Mauritius must backflip on dangerous ICT Act consultation paper, place human rights at its core

Access Now and a coalition of international organizations are calling on authorities in Mauritius to review the proposed amendments in the Information and Communication Technologies Act for regulating the use and addressing the abuse and misuse of Social Media in Mauritius consultation paper to ensure human rights are at its core. As it stands, the potentially dangerous draft threatens the privacy and freedom of expression of people across Mauritius.

“In its current perilous form, the proposed amendments in Mauritius’ Information and Communication Technologies Authority consultation paper would vandalize privacy, and damage freedom of expression for years to come,” said Bridget Andere, Africa Policy Fellow at Access Now. “Access Now calls on authorities to backflip on the alarming chokehold it is attempting to tighten around the country’s online spaces, and instead ensure human rights are the foundation of all social media use.”

The proposed amendments are radically disproportionate to their stated aims of countering offensive speech on social media, and would create space for state surveillance of the lawful conduct of private citizens, while undermining digital security through attacking encryption. The new Act also hands over significant, unprecedented power to the National Digital Ethics Committee — a government entity — eliminating any space for appropriate checks-and-balances. 

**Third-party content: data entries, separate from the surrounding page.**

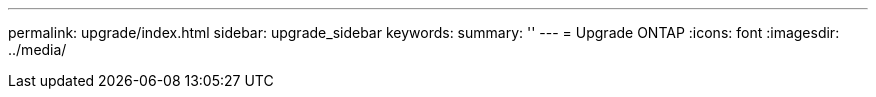 ---
permalink: upgrade/index.html
sidebar: upgrade_sidebar
keywords:
summary: ''
---
= Upgrade ONTAP
:icons: font
:imagesdir: ../media/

The coalition has flagged a series of issues to authorities for immediate review, including:

  • The National Digital Ethics Committee’s proposed discretionary powers as to what content is “illegal and harmful” pose significant threats to freedom of expression, privacy, and security;
  • The model of regulation “where government agencies, rather than judicial authorities, become the arbiters of lawful expression” is at odds with due process and allows only extremely limited opportunities for appeal of removals;
  • An administrative body such as the National Digital Ethics Committee should not have the final authority, their decisions should be subject to judicial review in order to uphold the rule of law, and help ensure their overall independence; 
  • The mandated decryption and archiving of all social media traffic is an assault on privacy, free expression and other rights, and determines that users who do not consent to this proposal be denied access to online services — this is tantamount to arbitrary and unlawful censorship; and
  • The technical toolset requiring the interception, decryption and archiving of all internet traffic — including social media traffic — will break encryption, and with it, the privacy and security of user communication. Moreover, it would allow authorities to easily shut down entire websites and services. 

The ICT Act consultation paper published on April 14, 2021, compounds a disturbing trend in Mauritius’ approach to online regulation, following the 2018 revisions to the ICT Act which criminalized additional categories of online speech.